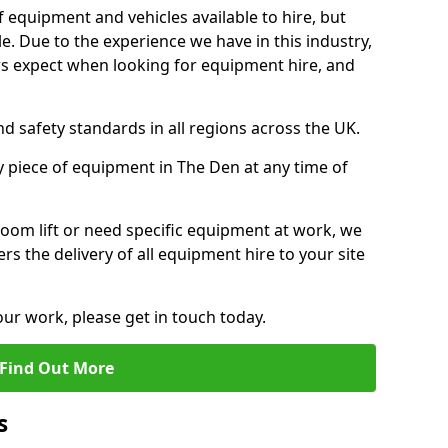
f equipment and vehicles available to hire, but
. Due to the experience we have in this industry,
 expect when looking for equipment hire, and
d safety standards in all regions across the UK.
y piece of equipment in The Den at any time of
oom lift or need specific equipment at work, we
rs the delivery of all equipment hire to your site
our work, please get in touch today.
Find Out More
s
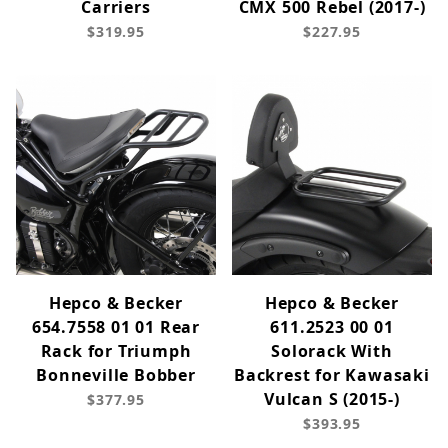
Carriers
CMX 500 Rebel (2017-)
$319.95
$227.95
Hepco & Becker
Hepco & Becker
654.7558 01 01 Rear
611.2523 00 01
Rack for Triumph
Solorack With
Bonneville Bobber
Backrest for Kawasaki
Vulcan S (2015-)
$377.95
$393.95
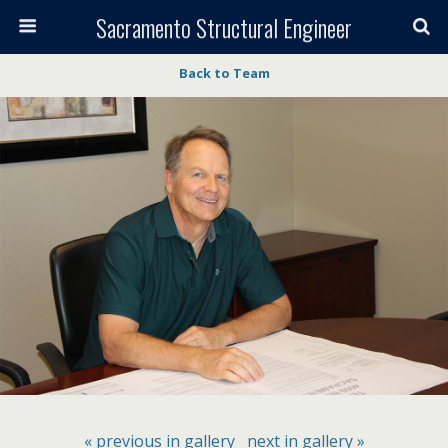
Sacramento Structural Engineer
Back to Team
« previous in gallery
next in gallery »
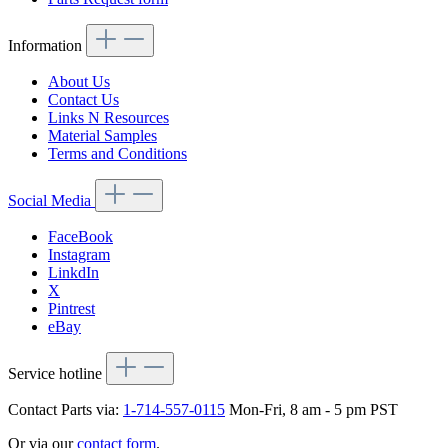
Information
About Us
Contact Us
Links N Resources
Material Samples
Terms and Conditions
Social Media
FaceBook
Instagram
LinkdIn
X
Pintrest
eBay
Service hotline
Contact Parts via:
1-714-557-0115
Mon-Fri, 8 am - 5 pm PST
Or via our
contact form
.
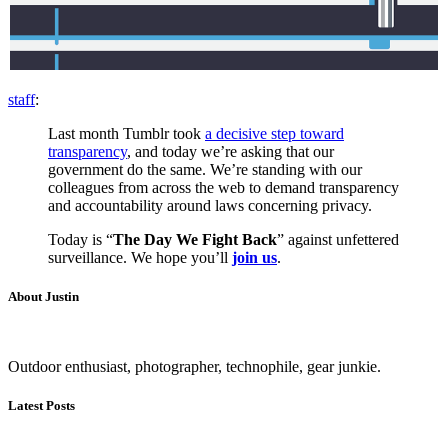
staff
:
Last month Tumblr took
a decisive step toward
transparency
, and today we’re asking that our
government do the same. We’re standing with our
colleagues from across the web to demand transparency
and accountability around laws concerning privacy.
Today is “
The
Day We Fight Back
” against unfettered
surveillance. We hope you’ll
join us
.
About Justin
Outdoor enthusiast, photographer, technophile, gear junkie.
Latest Posts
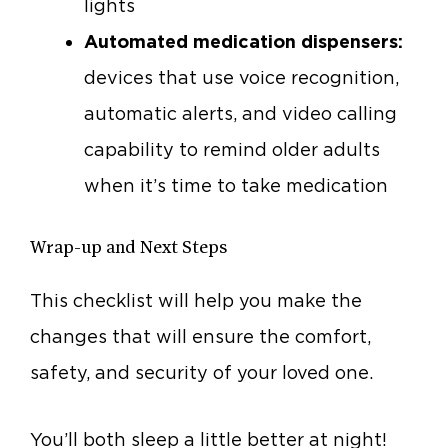
lights
Automated medication dispensers:
devices that use voice recognition,
automatic alerts, and video calling
capability to remind older adults
when it’s time to take medication
Wrap-up and Next Steps
This checklist will help you make the
changes that will ensure the comfort,
safety, and security of your loved one.
You’ll both sleep a little better at night!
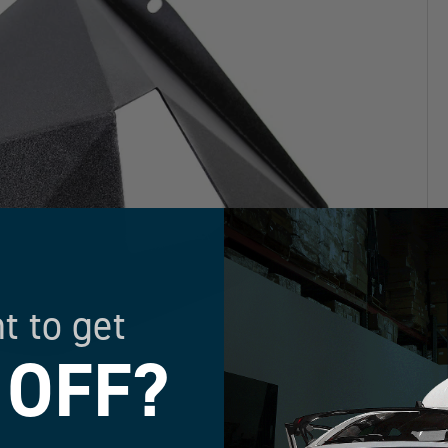
t to get
 OFF?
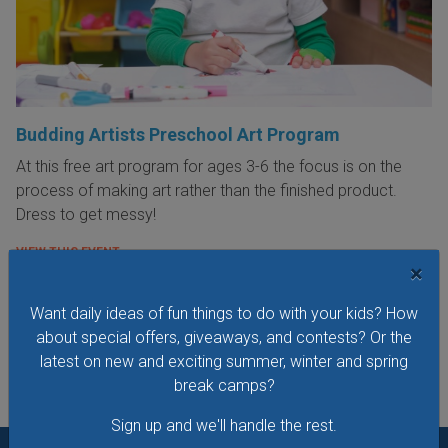
Budding Artists Preschool Art Program
At this free art program for ages 3-6 the focus is on the
process of making art rather than the finished product.
Dress to get messy!
VIEW THIS EVENT »
×
Want daily ideas of fun things to do with your kids? How
See All Things to Do
about special offers, giveaways, and contests? Or the
latest on new and exciting summer, winter and spring
break camps?
Sign up and we'll handle the rest.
###
> [WHAT TO WORK ON] Reproduce word for word everything in the listing from the line containing "Budding Artists Preschool Art Program" down to the end of the listing, including both of those ends.

> [RESULT BELOW]
Budding Artists Preschool Art Program
At this free art program for ages 3-6 the focus is on the
process of making art rather than the finished product.
Dress to get messy!
VIEW THIS EVENT »
×
Want daily ideas of fun things to do with your kids? How
See All Things to Do
about special offers, giveaways, and contests? Or the
latest on new and exciting summer, winter and spring
break camps?
Sign up and we'll handle the rest.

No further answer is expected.